Advances in microbial metabolism for flavor development: Exploring the roles of bacteria, yeasts, and molds in food applications
Fardis Malekijahan, Seyed Hadi Razavi, Melika Shafiepour, Mohammad Afraei, M. Damghani Nouri
Abstract
Flavor generation in fermented foods is driven by the diverse metabolic activities of bacteria, yeasts, and molds. This review summarizes recent advances in understanding how these microorganisms convert carbohydrates, amino acids, and lipids into key flavor molecules through glycolysis, proteolysis, and lipolysis. Lactic acid bacteria, acetic acid bacteria, Saccharomyces and non-Saccharomyces yeasts, together with filamentous fungi such as Aspergillus and Penicillium, form the metabolic core of flavor biosynthesis across dairy, bakery, plant-based, and beverage fermentations. Stress-tolerance mechanisms—including resistance to acid, ethanol, salt, and temperature—are emphasized for their role in sustaining enzymatic activity and consistent volatile compound formation under industrial conditions.
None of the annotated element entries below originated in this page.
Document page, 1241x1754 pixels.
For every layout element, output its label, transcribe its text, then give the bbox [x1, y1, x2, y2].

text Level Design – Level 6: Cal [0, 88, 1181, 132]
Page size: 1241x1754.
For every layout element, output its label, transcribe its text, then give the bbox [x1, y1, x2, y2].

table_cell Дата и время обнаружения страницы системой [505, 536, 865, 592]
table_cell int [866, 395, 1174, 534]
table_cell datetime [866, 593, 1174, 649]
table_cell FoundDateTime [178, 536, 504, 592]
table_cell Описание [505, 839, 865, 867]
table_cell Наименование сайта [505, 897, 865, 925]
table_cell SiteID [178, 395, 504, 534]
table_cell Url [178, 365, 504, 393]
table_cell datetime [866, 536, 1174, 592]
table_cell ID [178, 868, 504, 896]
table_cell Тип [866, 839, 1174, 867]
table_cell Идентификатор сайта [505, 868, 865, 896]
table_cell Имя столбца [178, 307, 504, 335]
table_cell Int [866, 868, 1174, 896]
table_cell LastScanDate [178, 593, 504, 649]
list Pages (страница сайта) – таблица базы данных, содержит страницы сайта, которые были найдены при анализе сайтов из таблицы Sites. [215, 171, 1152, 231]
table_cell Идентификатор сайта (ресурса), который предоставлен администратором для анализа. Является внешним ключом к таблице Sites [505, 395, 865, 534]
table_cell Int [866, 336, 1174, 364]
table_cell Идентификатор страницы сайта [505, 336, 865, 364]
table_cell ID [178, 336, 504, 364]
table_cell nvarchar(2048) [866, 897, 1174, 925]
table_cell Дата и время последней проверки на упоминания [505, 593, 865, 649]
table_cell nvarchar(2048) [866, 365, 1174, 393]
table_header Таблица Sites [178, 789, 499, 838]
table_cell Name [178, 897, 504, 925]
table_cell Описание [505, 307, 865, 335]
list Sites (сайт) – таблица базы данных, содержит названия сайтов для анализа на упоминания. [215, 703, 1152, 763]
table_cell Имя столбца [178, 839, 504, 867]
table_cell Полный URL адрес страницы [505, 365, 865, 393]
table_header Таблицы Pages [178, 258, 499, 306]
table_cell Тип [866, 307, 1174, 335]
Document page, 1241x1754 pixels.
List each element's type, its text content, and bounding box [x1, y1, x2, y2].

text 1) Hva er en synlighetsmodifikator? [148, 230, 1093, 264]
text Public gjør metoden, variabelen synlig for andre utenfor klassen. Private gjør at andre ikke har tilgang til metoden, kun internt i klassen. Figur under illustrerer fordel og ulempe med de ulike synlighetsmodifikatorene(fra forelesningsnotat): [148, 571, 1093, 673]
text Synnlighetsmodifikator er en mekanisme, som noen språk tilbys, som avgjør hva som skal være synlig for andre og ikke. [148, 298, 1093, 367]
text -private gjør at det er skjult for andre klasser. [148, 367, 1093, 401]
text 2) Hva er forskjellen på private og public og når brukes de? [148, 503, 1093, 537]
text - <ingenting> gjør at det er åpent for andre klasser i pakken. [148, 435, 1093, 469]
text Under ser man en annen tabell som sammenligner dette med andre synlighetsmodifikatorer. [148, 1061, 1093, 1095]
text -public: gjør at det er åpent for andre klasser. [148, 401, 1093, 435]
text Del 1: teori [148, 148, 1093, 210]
Integrating omics-driven insights and metabolic engineering enables the development of functional starter cultures tailored for enhanced ester, alcohol, and organic acid production while minimizing off-flavors. The review also highlights synergistic microbial interactions that shape aroma complexity and stability in multi-species fermentations. By bridging traditional fermentation knowledge with emerging biotechnological tools such as precision fermentation and strain engineering, this work provides a framework for designing natural, sustainable, and reproducible flavor systems for next-generation food innovation.